Мы отправились пировать. С рестораном нас разделяла улица 1905 года, кишащая машинами.

– На светофор не пойдем, – предупредил маэстро, – идти долго. Я всегда тут перехожу, не бойся!..

Мы дождались, пока вдалеке зажегся красный свет и дорога почти опустела.

– Бежим! – скомандовал Зацепин.

И мы, да простят нас гаишники, побежали. А ведь зима, скользко!.. Одна машина упрямо ехала прямо на нас. В самый последний момент она все-таки свернула на боковую улочку.

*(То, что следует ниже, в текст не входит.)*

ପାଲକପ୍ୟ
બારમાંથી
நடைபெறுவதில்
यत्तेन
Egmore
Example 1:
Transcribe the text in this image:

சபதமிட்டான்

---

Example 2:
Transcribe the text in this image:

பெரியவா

– Видишь, – сказал Александр Сергеевич, – как водитель нас уважает!..

– Думаете?

– Конечно. Нам уступил, а сам поехал дворами объезжать! Вон там он снова выйдет на дорогу!..

– Может быть, пиво? – голосом Юрия Никулина спросил маэстро меня в ресторане.

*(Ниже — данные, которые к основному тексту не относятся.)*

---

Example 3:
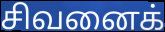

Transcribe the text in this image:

சிவனைக்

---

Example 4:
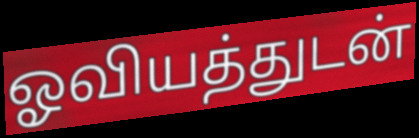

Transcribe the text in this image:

ஓவியத்துடன்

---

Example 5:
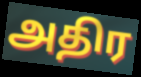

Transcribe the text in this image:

அதிர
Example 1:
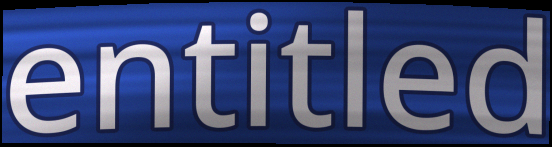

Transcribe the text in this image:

entitled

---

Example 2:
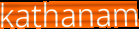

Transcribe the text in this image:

kathanam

– Нет! – голосом Светланы Светличной ответил я. – Только вино!

Мы пригубили молодого красного вина.

– Александр Сергеевич, вы отпускаете кудри до плеч? – поинтересовался я, заметив его удлиненную стрижку.

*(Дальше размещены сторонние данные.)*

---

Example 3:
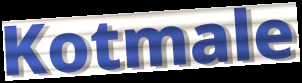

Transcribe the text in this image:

Kotmale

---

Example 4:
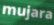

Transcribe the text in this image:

mujara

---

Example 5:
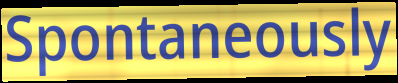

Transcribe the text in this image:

Spontaneously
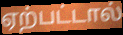
ஏற்பட்டால்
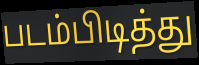
படம்பிடித்து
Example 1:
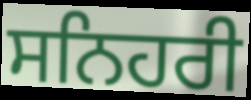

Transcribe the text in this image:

ਸਨਿਹਰੀ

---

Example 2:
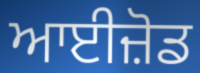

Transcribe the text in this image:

ਆਈਜ਼ੋਡ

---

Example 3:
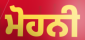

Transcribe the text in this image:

ਮੋਹਨੀ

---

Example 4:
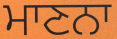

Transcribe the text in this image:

– Нет, – сказал он, – это я просто весь постепенно обрастаю!..

После того как мы плотно взялись за салаты, пошел легкий разговор о жизни. Александр Сергеевич только что вернулся из Казахстана. В Астане, в оперном театре, начинают постановку его нового балета. Когда-то Зацепин окончил Алма-Атинскую консерваторию, там вышел его первый музыкальный фильм, был поставлен балет. Там его считают своим.

– Президент Нурсултан Назарбаев пригласил меня в Астану, – рассказал он, – на большой концерт по случаю двадцатипятилетия независимости Казахстана. С большим симфоническим оркестром были исполнены три мои песни. «Этот мир придуман не нами» пел весь зал. Нурсултан Назарбаев встал и тоже пел.

– Приятно, когда президент поет вашу песню!.. Ну, а как вам вообще сейчас живется? – спросил я.

После смерти жены Александр Сергеевич живет вместе с дочерью Леной и ее семьей.

– Живу я в маленьком французском городе Туари в пяти километрах от границы со Швейцарией. До Женевы – рукой подать, всего десять километров. Лена работает в Женеве и каждый день пересекает границу… Я обитаю на первом этаже трехэтажного дома дочери, дверь выходит прямо в сад. На втором этаже, в гостиной, мы обедаем, наверху – три спальни. Я могу играть громко, никому не мешая! Не то что в Москве или Париже, где через стенку все слышно. Там приходится работать в наушниках. А когда работаешь по восемь-десять часов, то уши немножко устают и вянут… А тут звук идет через колонки.

– Как ваши внуки?

– Александр имеет свою фирму, занимается строительством. Его жена Юля – из России. Их сыну Саше – три года. Моей внучке Свете восемнадцать лет, она учится, осваивает два иностранных языка.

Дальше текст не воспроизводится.